----- DATA FOR REVIEW -----
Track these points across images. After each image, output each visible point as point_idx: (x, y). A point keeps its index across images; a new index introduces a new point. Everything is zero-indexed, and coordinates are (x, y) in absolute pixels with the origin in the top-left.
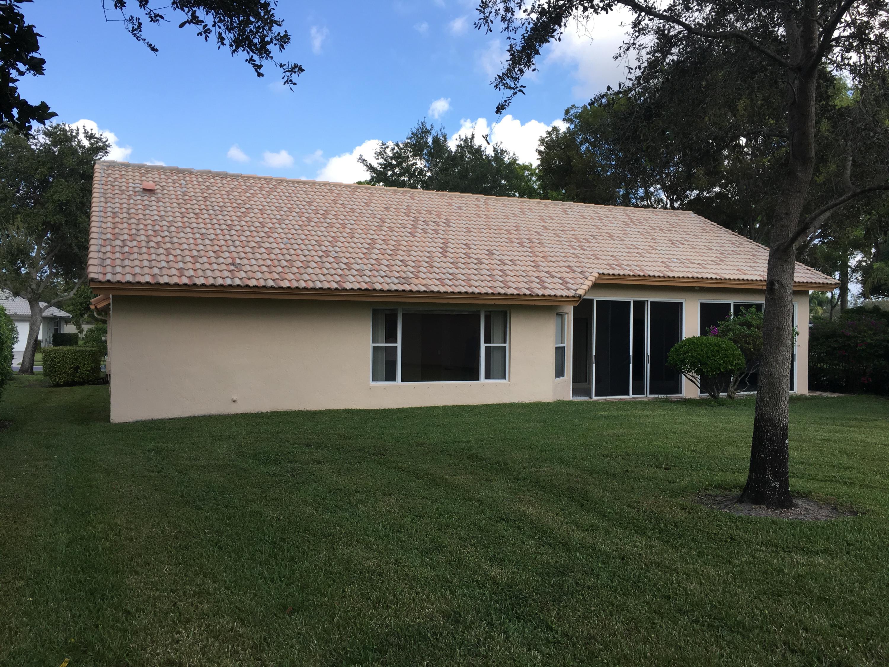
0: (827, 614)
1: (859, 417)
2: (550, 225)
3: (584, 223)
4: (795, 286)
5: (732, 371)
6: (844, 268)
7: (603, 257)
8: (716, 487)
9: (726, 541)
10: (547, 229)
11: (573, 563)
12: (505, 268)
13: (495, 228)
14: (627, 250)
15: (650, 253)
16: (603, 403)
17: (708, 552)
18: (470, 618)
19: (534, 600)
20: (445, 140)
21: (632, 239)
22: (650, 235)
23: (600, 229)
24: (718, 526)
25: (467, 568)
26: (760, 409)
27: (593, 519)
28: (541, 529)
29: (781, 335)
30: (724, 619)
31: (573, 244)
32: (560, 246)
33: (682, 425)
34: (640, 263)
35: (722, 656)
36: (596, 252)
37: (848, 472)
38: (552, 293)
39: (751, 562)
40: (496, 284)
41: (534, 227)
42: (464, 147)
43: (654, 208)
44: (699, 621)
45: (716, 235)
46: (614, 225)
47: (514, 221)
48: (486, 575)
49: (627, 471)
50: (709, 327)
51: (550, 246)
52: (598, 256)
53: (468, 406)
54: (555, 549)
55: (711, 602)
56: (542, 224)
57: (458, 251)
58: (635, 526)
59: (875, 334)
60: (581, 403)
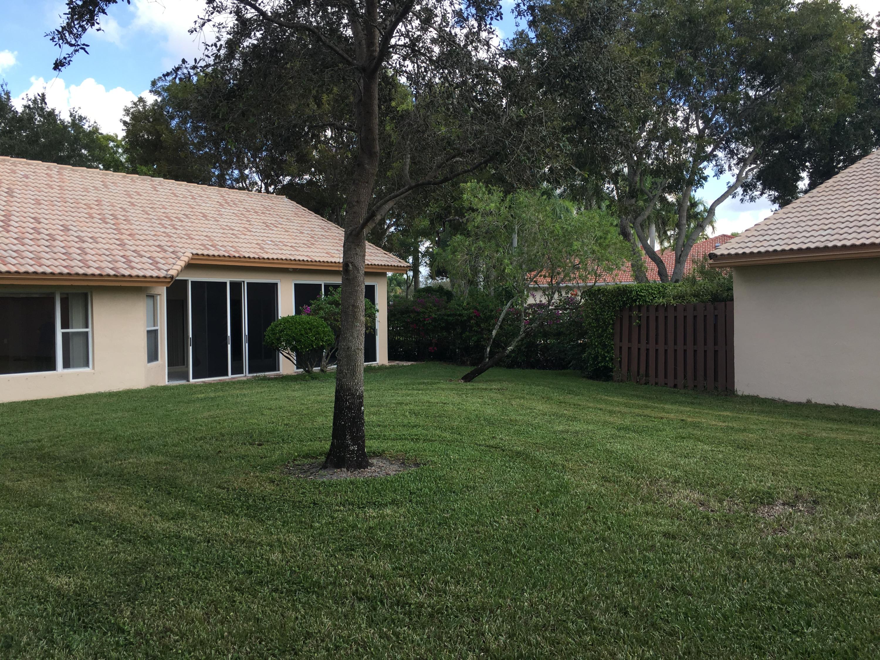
0: (390, 559)
1: (426, 381)
2: (138, 201)
3: (176, 202)
4: (366, 268)
5: (323, 347)
6: (416, 253)
7: (197, 237)
8: (304, 457)
9: (310, 507)
10: (134, 205)
11: (155, 556)
12: (84, 245)
13: (72, 201)
14: (222, 231)
15: (245, 235)
16: (200, 386)
17: (292, 520)
18: (25, 639)
19: (106, 604)
20: (9, 98)
21: (226, 220)
22: (245, 217)
23: (193, 208)
24: (303, 493)
25: (25, 584)
26: (340, 380)
27: (179, 506)
28: (121, 525)
29: (355, 312)
30: (301, 582)
31: (163, 222)
32: (149, 224)
33: (277, 401)
34: (235, 244)
35: (297, 618)
36: (189, 232)
37: (415, 430)
38: (141, 273)
39: (330, 523)
40: (72, 263)
41: (119, 202)
42: (32, 109)
43: (249, 191)
44: (278, 590)
45: (307, 220)
46: (208, 205)
47: (95, 195)
48: (50, 587)
49: (220, 452)
50: (302, 307)
51: (137, 223)
52: (192, 236)
53: (42, 400)
54: (135, 545)
55: (291, 569)
56: (129, 200)
57: (24, 225)
58: (223, 507)
59: (438, 310)
60: (177, 387)
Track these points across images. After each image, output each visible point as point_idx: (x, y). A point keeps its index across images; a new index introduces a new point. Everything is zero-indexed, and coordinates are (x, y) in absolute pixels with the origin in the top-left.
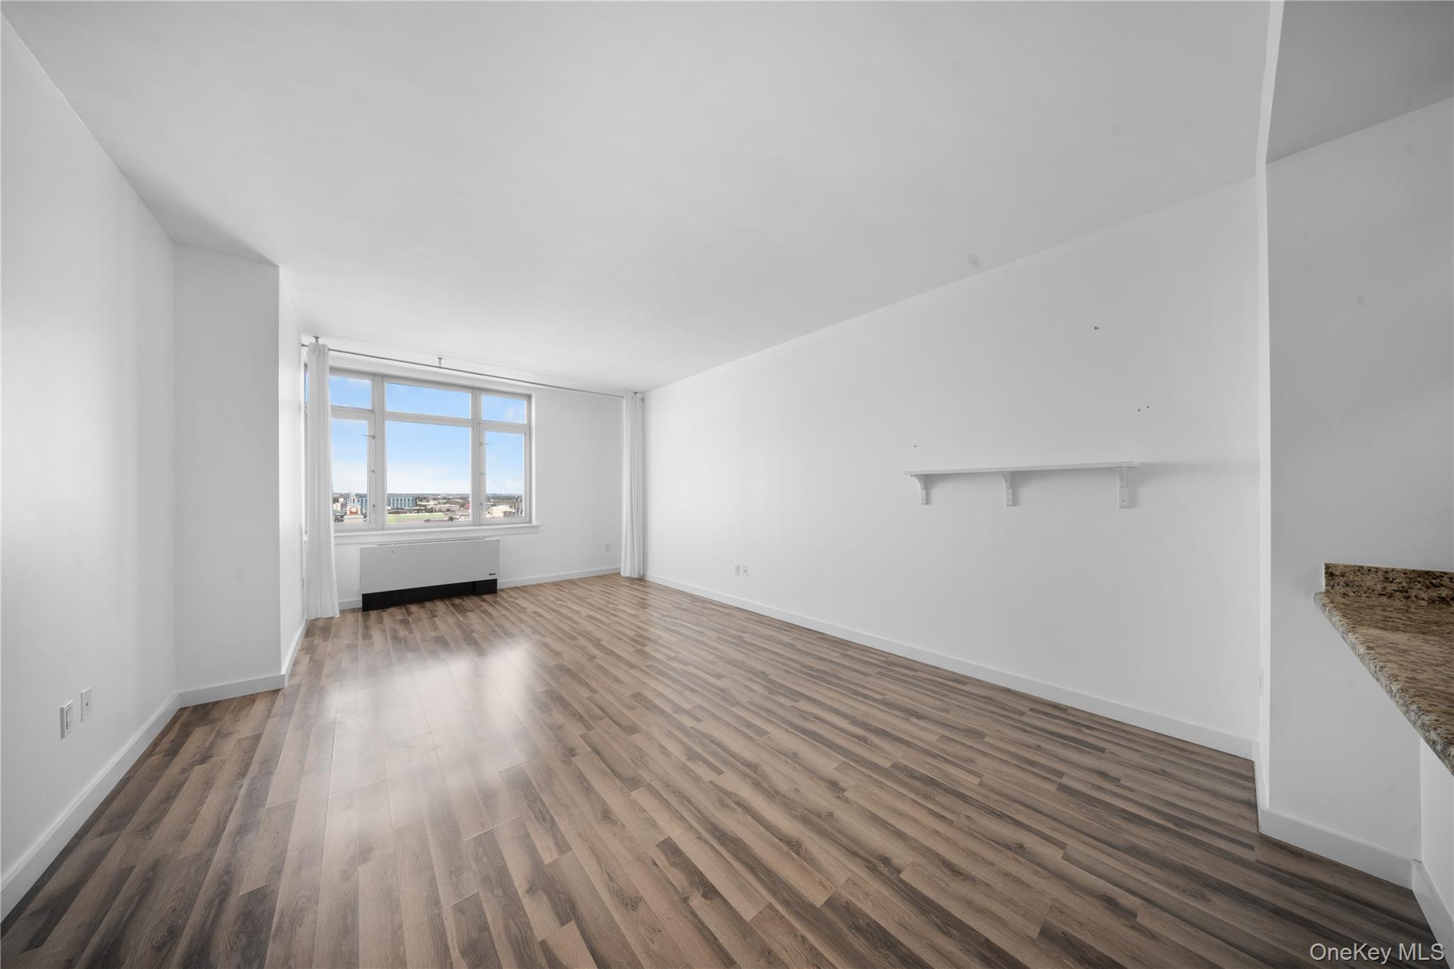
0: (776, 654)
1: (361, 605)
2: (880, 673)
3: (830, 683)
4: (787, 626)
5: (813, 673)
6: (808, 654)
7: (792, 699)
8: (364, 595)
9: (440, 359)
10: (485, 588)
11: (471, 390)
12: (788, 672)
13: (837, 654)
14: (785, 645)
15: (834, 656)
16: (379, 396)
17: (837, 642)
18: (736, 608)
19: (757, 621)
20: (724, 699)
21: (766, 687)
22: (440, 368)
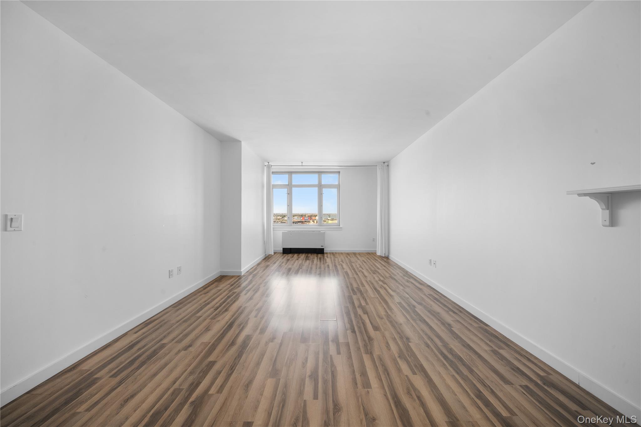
0: (431, 328)
1: (282, 252)
2: (526, 388)
3: (459, 372)
4: (458, 310)
5: (450, 356)
6: (456, 337)
7: (412, 369)
8: (283, 248)
9: (302, 163)
10: (320, 252)
11: (318, 173)
12: (428, 346)
13: (487, 348)
14: (444, 323)
15: (483, 349)
16: (290, 180)
17: (496, 337)
18: (429, 286)
19: (436, 299)
20: (365, 346)
21: (400, 350)
22: (302, 166)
-----
— EXERCISE REQUIREMENTS —
Everything above from the line containing "13: (837, 654)" through the line containing "21: (766, 687)" must be copied exactly. Nothing outside that range belongs in the answer.

— RESULT OF THIS EXERCISE —
13: (837, 654)
14: (785, 645)
15: (834, 656)
16: (379, 396)
17: (837, 642)
18: (736, 608)
19: (757, 621)
20: (724, 699)
21: (766, 687)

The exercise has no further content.